Well, you have to bear in mind that a lot of things in code are up to preference.
Messy code in general could be bad practices, vague variables or poorly named/structured code, unoptimized code, etc.
It boils down to having readable, clear, efficient, and documented code in some cases. If you don’t have any of these, with the exception of documentation (though documentation is very helpful sometimes), it could be considered messy code.
Messy code is easy to avoid in lua as it is not that hard to understand what the code in scripts are doing in lua because lua is very basic function wise because there are not a lot of different functions and variables in lua like c or c++ for example where it is a lot harder to keep your code organized cause it can be confusing because of all the different functions and variables in c or c++.
Use indents. Avoid deprecated functions, bad practices, code smell. Learn some optimization methods. And document everything.
Just going off of things I see often in the scripting support forum…
In my opinion, the best way to avoid writing messy code is through the use of modularization.

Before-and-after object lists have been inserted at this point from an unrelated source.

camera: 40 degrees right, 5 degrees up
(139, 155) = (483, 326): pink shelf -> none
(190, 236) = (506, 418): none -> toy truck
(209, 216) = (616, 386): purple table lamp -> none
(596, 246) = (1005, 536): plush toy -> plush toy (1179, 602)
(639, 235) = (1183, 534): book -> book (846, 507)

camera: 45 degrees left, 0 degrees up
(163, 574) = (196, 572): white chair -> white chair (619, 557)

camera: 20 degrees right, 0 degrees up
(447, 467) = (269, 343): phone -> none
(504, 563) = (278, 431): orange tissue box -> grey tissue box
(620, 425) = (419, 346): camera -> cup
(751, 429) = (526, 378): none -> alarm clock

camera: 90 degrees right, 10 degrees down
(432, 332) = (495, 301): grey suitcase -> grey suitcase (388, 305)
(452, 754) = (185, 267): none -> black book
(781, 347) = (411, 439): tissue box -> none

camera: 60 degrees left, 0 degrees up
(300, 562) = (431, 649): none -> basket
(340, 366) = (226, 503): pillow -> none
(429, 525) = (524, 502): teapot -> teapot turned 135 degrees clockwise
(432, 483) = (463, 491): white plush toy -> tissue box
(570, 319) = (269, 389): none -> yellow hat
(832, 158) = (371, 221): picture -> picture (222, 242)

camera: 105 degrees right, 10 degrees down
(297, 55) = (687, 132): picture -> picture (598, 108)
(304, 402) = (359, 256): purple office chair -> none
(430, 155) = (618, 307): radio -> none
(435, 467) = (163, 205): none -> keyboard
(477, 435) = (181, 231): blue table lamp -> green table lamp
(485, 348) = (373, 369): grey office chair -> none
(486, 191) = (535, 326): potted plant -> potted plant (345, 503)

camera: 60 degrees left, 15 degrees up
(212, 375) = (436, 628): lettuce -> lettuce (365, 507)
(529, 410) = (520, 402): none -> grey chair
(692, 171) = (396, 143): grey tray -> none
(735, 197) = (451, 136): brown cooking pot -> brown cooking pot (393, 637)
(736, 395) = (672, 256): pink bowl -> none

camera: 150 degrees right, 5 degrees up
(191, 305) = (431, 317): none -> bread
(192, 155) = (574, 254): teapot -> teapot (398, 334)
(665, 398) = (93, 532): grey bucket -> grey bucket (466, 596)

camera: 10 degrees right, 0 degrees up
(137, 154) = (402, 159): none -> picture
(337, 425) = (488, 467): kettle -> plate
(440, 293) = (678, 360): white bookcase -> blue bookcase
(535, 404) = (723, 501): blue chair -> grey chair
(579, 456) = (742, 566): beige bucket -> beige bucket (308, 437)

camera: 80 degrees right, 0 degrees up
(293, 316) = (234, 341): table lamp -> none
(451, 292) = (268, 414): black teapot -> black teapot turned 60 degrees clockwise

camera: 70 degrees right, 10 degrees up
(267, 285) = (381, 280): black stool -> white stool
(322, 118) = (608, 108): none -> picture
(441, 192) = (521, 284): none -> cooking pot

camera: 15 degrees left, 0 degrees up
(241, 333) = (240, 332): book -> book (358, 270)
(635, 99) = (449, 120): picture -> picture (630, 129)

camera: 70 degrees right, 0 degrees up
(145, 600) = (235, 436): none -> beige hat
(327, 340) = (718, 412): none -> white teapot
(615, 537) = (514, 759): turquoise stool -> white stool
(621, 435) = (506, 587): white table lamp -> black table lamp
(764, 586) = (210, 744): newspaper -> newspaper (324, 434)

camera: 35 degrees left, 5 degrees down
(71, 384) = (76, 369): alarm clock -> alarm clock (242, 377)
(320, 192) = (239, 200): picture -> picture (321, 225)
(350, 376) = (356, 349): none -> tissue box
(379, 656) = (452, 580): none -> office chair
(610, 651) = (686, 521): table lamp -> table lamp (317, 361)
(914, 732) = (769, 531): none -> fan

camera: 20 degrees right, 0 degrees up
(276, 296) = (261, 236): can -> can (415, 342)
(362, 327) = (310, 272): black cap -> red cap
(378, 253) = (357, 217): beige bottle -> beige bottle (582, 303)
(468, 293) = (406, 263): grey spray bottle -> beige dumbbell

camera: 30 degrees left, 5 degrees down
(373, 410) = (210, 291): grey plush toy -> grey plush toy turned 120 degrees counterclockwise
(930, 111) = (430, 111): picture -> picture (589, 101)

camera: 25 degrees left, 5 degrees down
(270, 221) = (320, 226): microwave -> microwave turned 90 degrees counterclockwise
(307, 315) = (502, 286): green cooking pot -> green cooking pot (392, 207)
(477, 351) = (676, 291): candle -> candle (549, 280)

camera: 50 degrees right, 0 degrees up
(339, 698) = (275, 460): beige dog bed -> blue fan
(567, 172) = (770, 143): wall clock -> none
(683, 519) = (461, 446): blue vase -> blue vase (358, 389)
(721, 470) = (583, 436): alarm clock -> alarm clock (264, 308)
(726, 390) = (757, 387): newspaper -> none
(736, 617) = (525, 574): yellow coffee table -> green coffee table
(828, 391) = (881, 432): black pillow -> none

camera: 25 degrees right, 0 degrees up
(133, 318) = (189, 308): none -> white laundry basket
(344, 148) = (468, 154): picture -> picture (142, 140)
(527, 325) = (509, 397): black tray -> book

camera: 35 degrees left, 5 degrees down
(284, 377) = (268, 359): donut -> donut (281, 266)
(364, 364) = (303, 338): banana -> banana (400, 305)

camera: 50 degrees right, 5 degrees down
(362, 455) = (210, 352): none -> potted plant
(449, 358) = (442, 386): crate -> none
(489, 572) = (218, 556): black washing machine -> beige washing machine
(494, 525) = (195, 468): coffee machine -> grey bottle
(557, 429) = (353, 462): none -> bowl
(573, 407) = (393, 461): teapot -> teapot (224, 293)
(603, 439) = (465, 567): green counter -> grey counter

Modularization can be easily implemented using ModuleScripts. The principle is simple: code should be divided into modules that fulfill a specific task or collection of predictable, similar tasks. Imagine the principle of least astonishment for code organization.
I don’t think I could possibly disagree with anything more than I disagree with this. Strictly object-oriented languages such as C and C++ all but force you to organize code into classes and objects that fulfill a specific purpose. Consequently, the code will be organized into individual (hopefully concise) files (classes) that fulfill predictable purposes.
I’d say that these are really references to bad code, not messy code.